No more cotton But, it seems Dangat is unaware that farmers in rural Maharashtra have already given up hopes on cotton farming, at least for this season. “Farmers want to carry out re-sowing but not of cotton, because the time for cotton farming is gone now. They want to re-sow other crops such as pulses.
But, that’s possible only if they get help from the government, as they have already spent money on cotton farming and unless the state government provides farmers with some sort of subsidy, they cannot invest in re-plantation,” said Tiwari.
Tiwari believes the condition is grim for farmers in parched Vidarbha cotton being the cash crop that brought in the most money for them. He expects yields to drop by 50 per cent. He estimates it costs about R30,000 to cultivate the crop on a hectare of land, and that farmers have no money to bear the costs of another round of planting seeds of another crop, unless state authorities lent a helping hand.
However, the state feels some of the plantation can still be saved. As per Dangat, nearly 3-5 lakh hectares of cotton farms are safe, as these fields have access to drip irrigation.
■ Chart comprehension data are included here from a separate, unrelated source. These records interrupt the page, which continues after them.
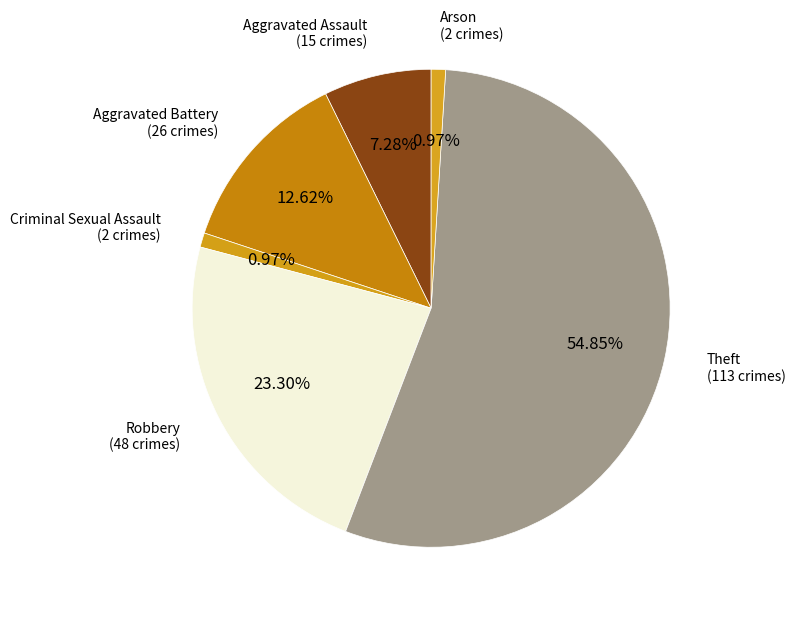

Which category has the biggest portion of the pie?

Theft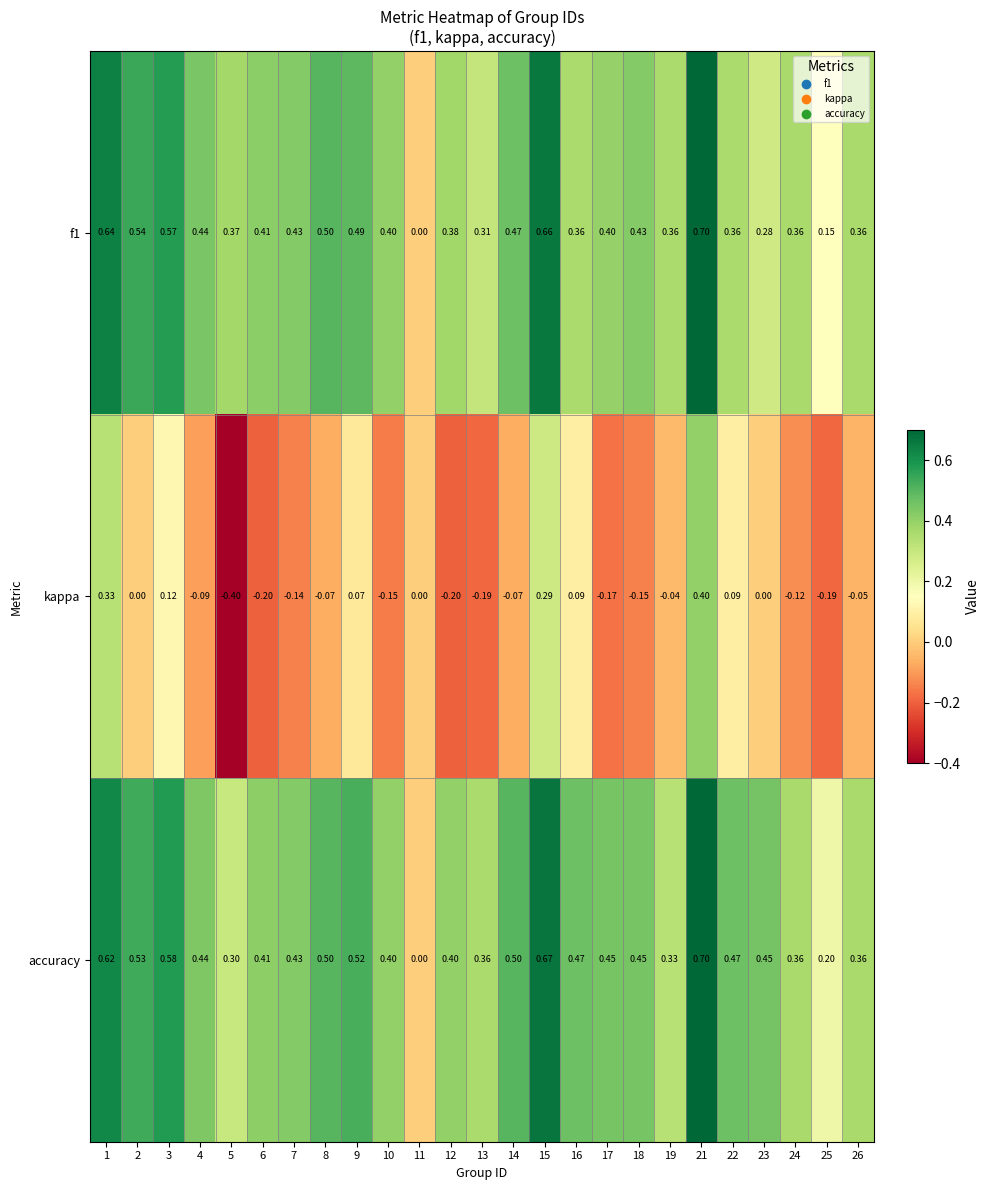

Is the value of kappa at 8 greater than the value of accuracy at 15?

No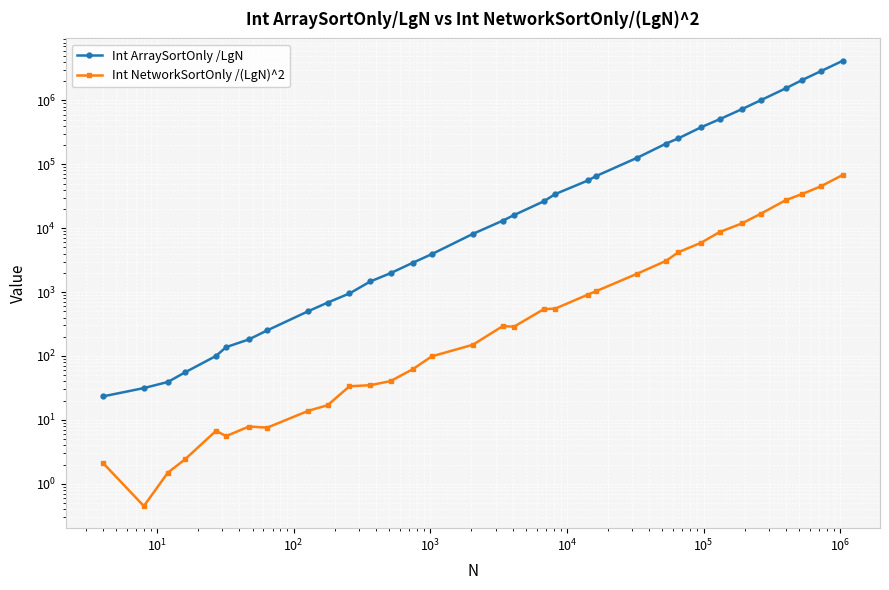

Is the value of Int NetworkSortOnly /(LgN)^2 at 32 greater than the value of Int ArraySortOnly /LgN at $\mathdefault{10^{-1}}$?

Yes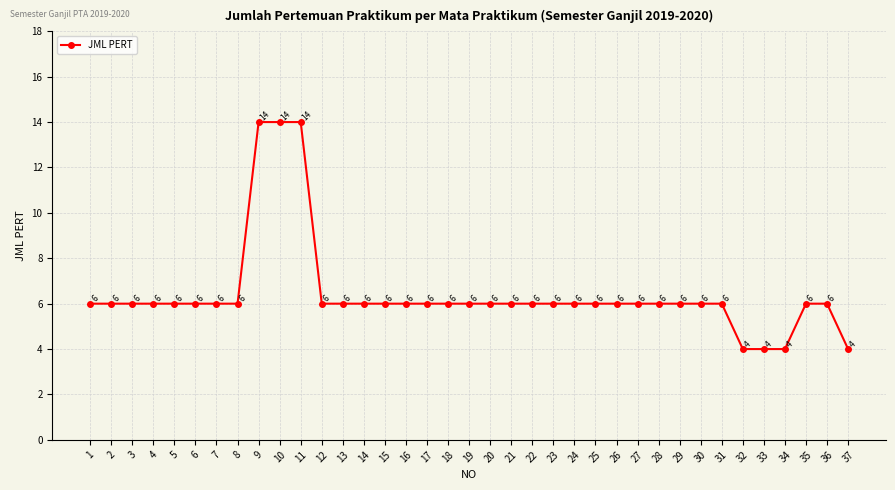

Read the value at 37.

4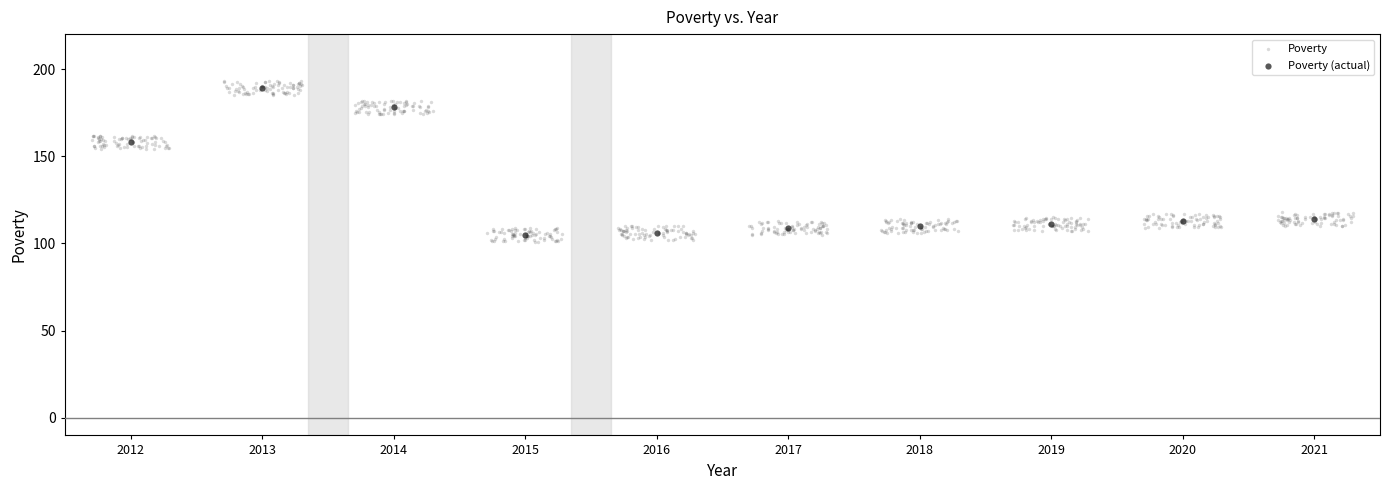

Which series has the widest spread of Y values?

Poverty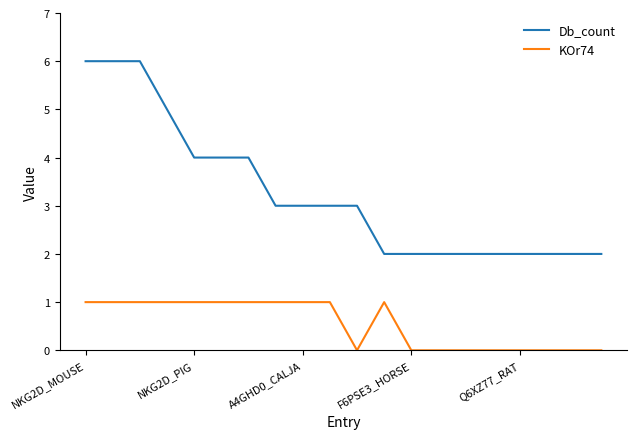

Is this an area chart (filled region under the line)?

No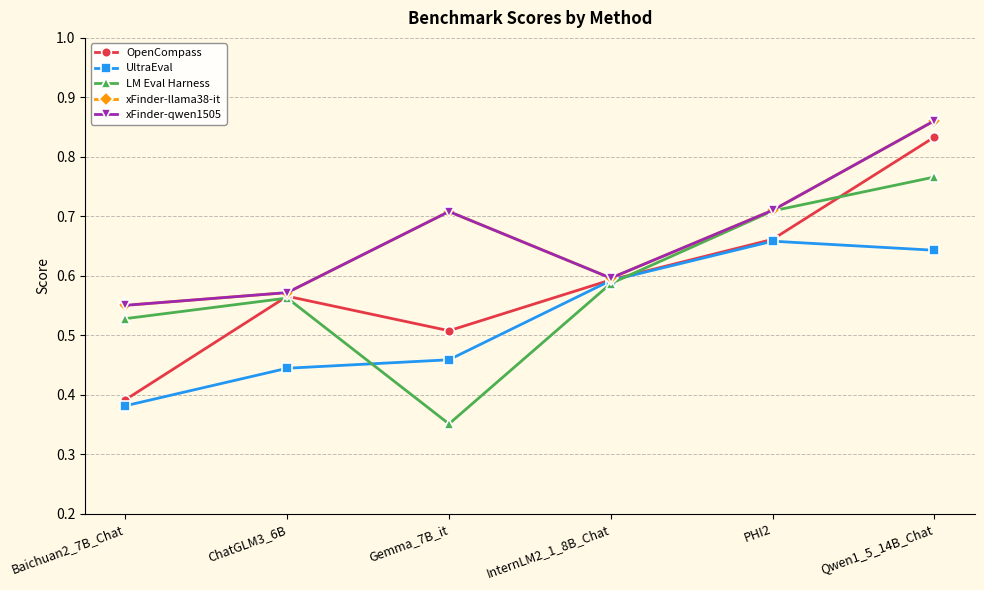

Reading left to right, list all the values displayed in this chart.

OpenCompass: Baichuan2_7B_Chat=0.4	ChatGLM3_6B=0.6	Gemma_7B_it=0.5	InternLM2_1_8B_Chat=0.6	PHI2=0.7	Qwen1_5_14B_Chat=0.8
UltraEval: Baichuan2_7B_Chat=0.4	ChatGLM3_6B=0.4	Gemma_7B_it=0.5	InternLM2_1_8B_Chat=0.6	PHI2=0.7	Qwen1_5_14B_Chat=0.6
LM Eval Harness: Baichuan2_7B_Chat=0.5	ChatGLM3_6B=0.6	Gemma_7B_it=0.4	InternLM2_1_8B_Chat=0.6	PHI2=0.7	Qwen1_5_14B_Chat=0.8
xFinder-llama38-it: Baichuan2_7B_Chat=0.6	ChatGLM3_6B=0.6	Gemma_7B_it=0.7	InternLM2_1_8B_Chat=0.6	PHI2=0.7	Qwen1_5_14B_Chat=0.9
xFinder-qwen1505: Baichuan2_7B_Chat=0.6	ChatGLM3_6B=0.6	Gemma_7B_it=0.7	InternLM2_1_8B_Chat=0.6	PHI2=0.7	Qwen1_5_14B_Chat=0.9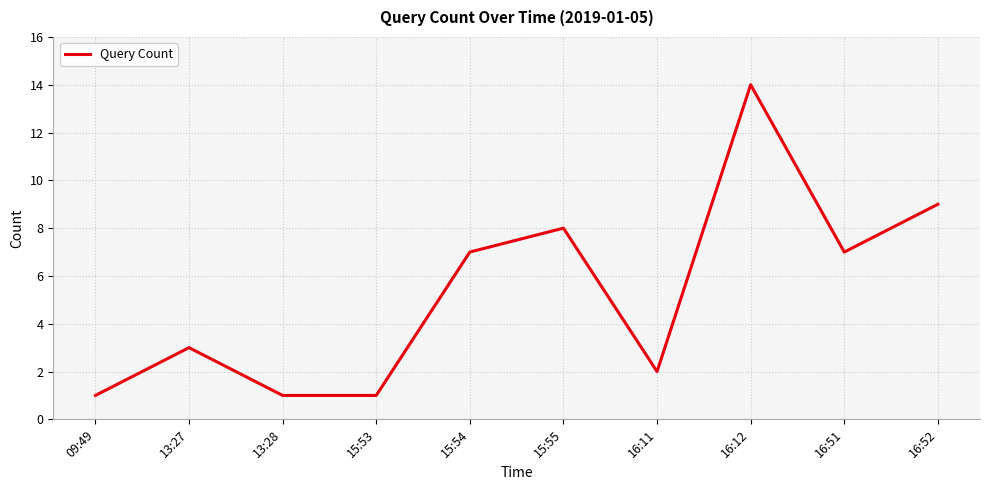

Reading right to left, list all the values displayed in this chart.

9	7	14	2	8	7	1	1	3	1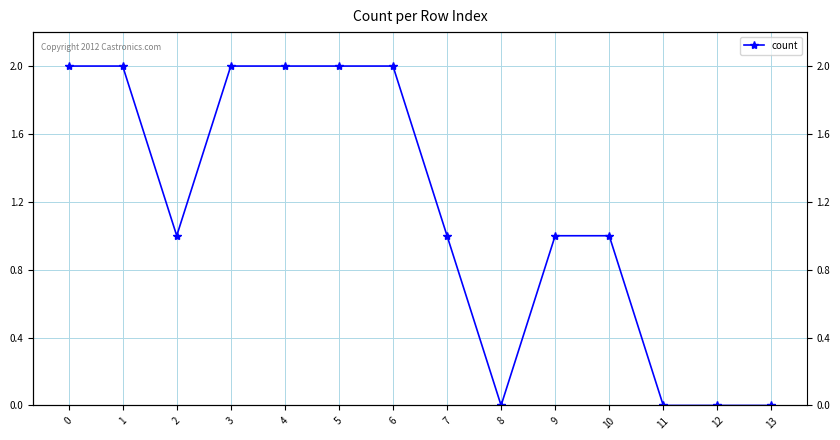

List the labels in order of value, largest first.

0, 1, 3, 4, 5, 6, 2, 7, 9, 10, 8, 11, 12, 13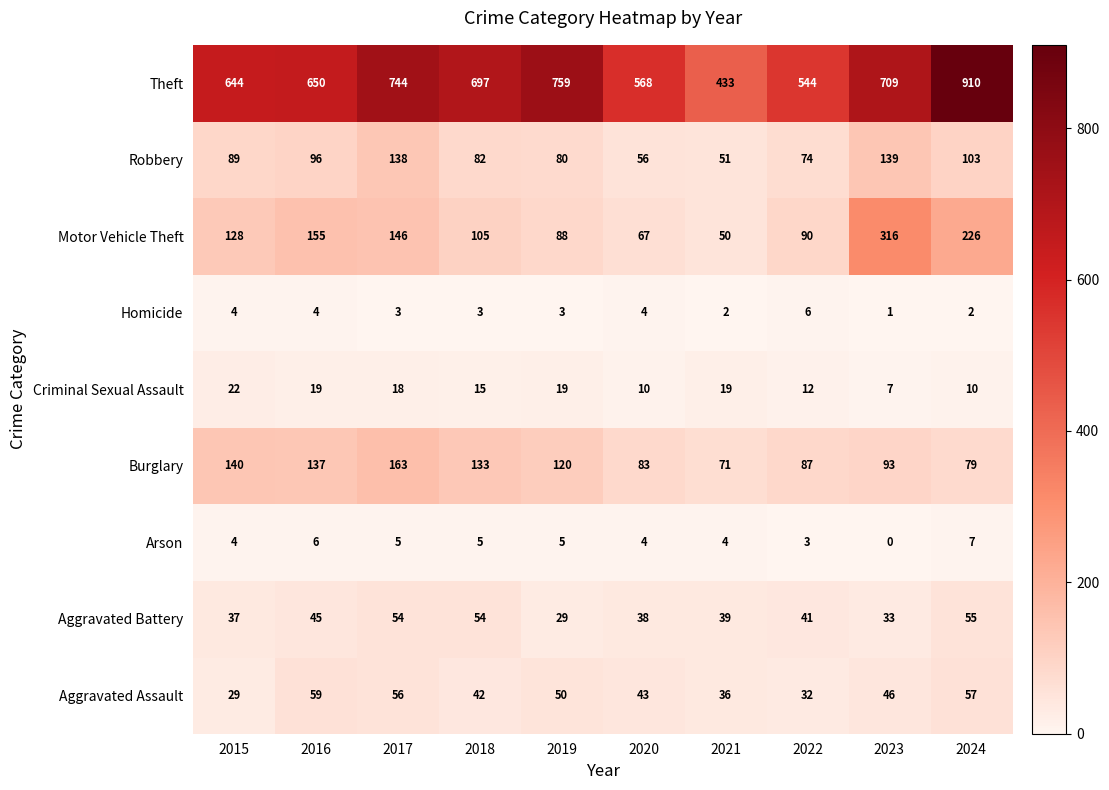

How many values in the Aggravated Battery series are below 41?

5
Yet, this, too, is largely dependent on the monsoon.
“I am hopeful that farmers will come up with some innovative steps and the government shall help them in every possible manner, with schemes and policies available with us from the central and the state government,” said Dangat.
An official from the department of agriculture told mid-day that the state produced 95.3 crore kg bales of cotton, with each bale fetching nearly Rs 35,000, last year.
As per the recently released National Crime Record Bureau, Maharashtra witnessed 3,146 farmer suicides in 2013 a total of 60,768 farmers have committed suicide in Maharashtra since 1995 to 2013.